ARCHITECTURAL LIGHTING

Light Design for WELL with BIOS SkyBlue®

There is an exciting movement among us — a movement that holds profound implications for businesses, public health, and quality of life. The design of our built environments is evolving to meet our biological needs, which have been significantly compromised in the modern work culture that requires us to spend most of our time indoors. These compromises come with a cost, as workplace productivity and output have been directly linked to wellbeing. To address this need, organizations such as the International WELL Building Institute (IWBI) are helping to transform our buildings and communities in ways that set people up to thrive. Many builders now prefer to have their properties be endorsed by the highly revered WELL Building Standard™.

Within WELL there is a focus on circadian lighting, a standard that can be difficult to achieve in most internal spaces with common artificial lighting. Now, the BIOS SkyBlue® technology that was originally developed at NASA for the International Space Station is available to help specifiers and designers move toward satisfying Circadian Lighting Design Feature 54 under the WELL Building Standard™.

What is the WELL Building Standard™?

A leading global rating system, it is the first to focus exclusively on the ways that buildings can improve people’s health rather than compromise it.
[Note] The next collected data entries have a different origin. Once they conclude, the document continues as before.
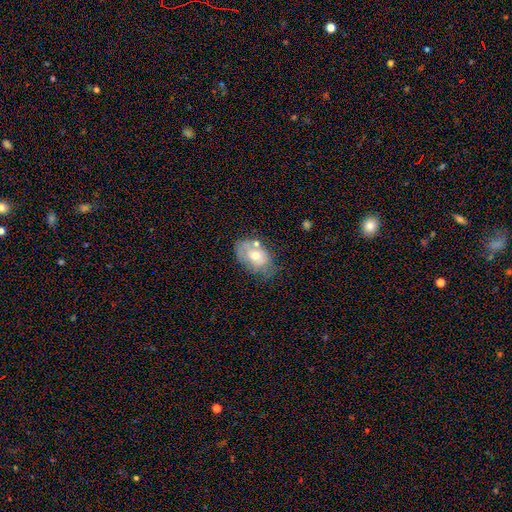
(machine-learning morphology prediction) This appears to be a smooth galaxy with no disk features (54%) that is in between round and cigar-shaped (85%). Merging: none (47%).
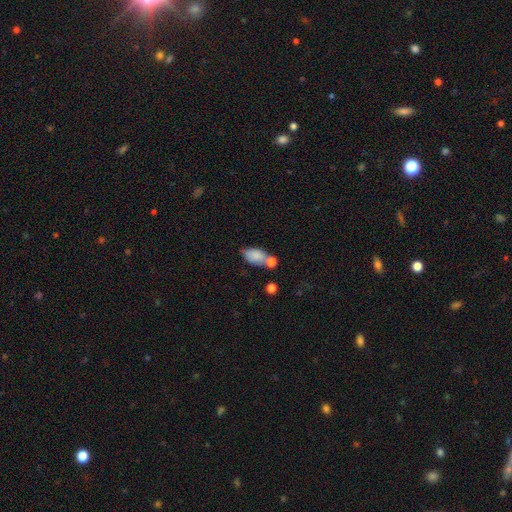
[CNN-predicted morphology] Overall: smooth (80%). How rounded: in between (89%). Merging: none (43%; merger 30%).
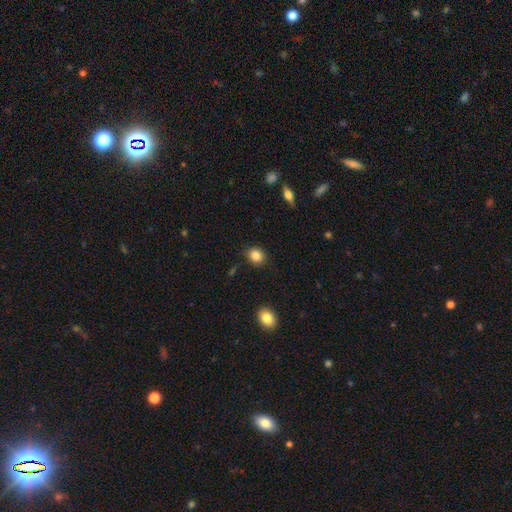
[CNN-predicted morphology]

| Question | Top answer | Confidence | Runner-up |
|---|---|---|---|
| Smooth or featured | smooth | 85% | star or artifact (10%) |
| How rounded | round | 67% | in between (32%) |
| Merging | none | 86% | minor disturbance (11%) |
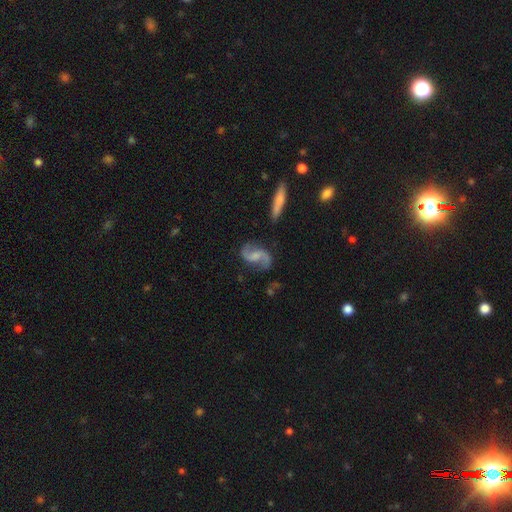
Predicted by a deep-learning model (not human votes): Smooth or featured?
  - featured or disk: 89% *
  - smooth: 7%
  - star or artifact: 5%
Edge-on disk?
  - no: 97% *
  - yes: 3%
Bar?
  - no: 45% * (tied)
  - weak: 45% * (tied)
  - strong: 11%
Spiral arms?
  - yes: 97% *
  - no: 3%
Spiral winding?
  - loose: 57% *
  - medium: 36%
  - tight: 7%
Spiral arm count?
  - 2: 94% *
  - can't tell: 2%
  - 1: 2%
  - 3: 1%
  - 4: 1%
  - more than 4: 1%
Bulge size?
  - none: 45% *
  - moderate: 24%
  - small: 23%
  - large: 6%
  - dominant: 1%
Merging?
  - none: 76% *
  - minor disturbance: 15%
  - major disturbance: 6%
  - merger: 3%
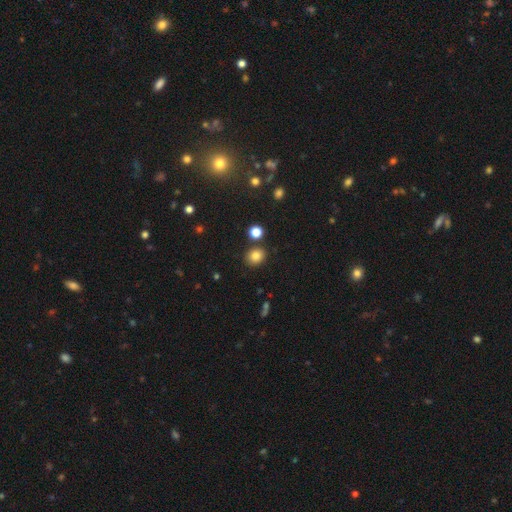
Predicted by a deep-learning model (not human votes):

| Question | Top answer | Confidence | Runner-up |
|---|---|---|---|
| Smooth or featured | smooth | 83% | star or artifact (12%) |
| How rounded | round | 73% | in between (26%) |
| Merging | none | 84% | minor disturbance (8%) |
The WELL Standard is rapidly gaining traction, as popularity continues to broaden for enhancing workplace productivity and wellbeing through healthier lifestyle practices.

WELL covers several core concepts of health — including air, water, materials, sound, and light. For the lighting requirements, the goal is to minimize disruption to the body’s circadian system, which would improve sleep quality and productivity. The light concept consists of 11 features, with feature 54 being focused on circadian lighting design.

The Circadian Rhythm and Wellness

The circadian rhythm — the internal system that regulates various processes in the body — takes its cues from the sun. However, modern technology has moved society indoors, where we now spend most of our time under artificial light. This disrupts our circadian rhythm and greatly compromises our health and functionality. Natural light is essential to regulating circadian rhythms, but the artificial light that is widely used cannot communicate with circadian biology. True circadian lighting, however, achieves just that — it brings the sun indoors and communicates directly with the body on a biological level.

Feature 54: Circadian Lighting Design

The WELL Standard has a focus on circadian lighting through feature 54. This feature is intended to support circadian health by setting a minimum threshold for daytime light intensity — ultimately limiting the disruption to our circadian system from the lighting in our environment. Feature 54 proposes an alternate metric — Equivalent Melanopic Lux (EML) — which measures the light’s biological effects on humans and our circadian cycle. This feature establishes melanopic light intensity requirements in four areas, including work spaces, living environments, breakrooms, and learning areas. Shifts in color temperature change melanopic content. EML is a ratio to convert standard lux into melanopic equivalent. Currently, the WELL Building Standard targets 250 Melanopic Lux.

SkyBlue®: True Biological Light

BIOS SkyBlue® technology provides industry-leading LED solutions that contribute toward meeting the circadian lighting portions of the WELL Building Standard. This technology can be implemented into any existing LED to transform artificial light into natural light that stimulates circadian biology. By providing a specific wavelength of light, BIOS SkyBlue® mimics natural sunlight and communicates directly with our biology.

A recent discovery of a photoreceptor in the human eye has helped us to understand our biological sensitivity to the “blue-sky” wavelength of the sun’s light. There are two regions of blue light — a good blue light region and a bad blue light region. The good blue light appears more like a “blue sky” color, while the bad blue light appears as a more royal blue hue and is defined by the Illuminating Engineering Society as Blue Light Hazard. Our circadian biology needs the blue-sky light wavelength but can be disrupted by the hazardous blue light. While standard LED technology has a trough in the good blue light region and peaks in the bad blue light region, BIOS SkyBlue® provides the maximum good blue light with minimal bad blue light. It’s the right spectrum on the proper curve to regulate circadian rhythm.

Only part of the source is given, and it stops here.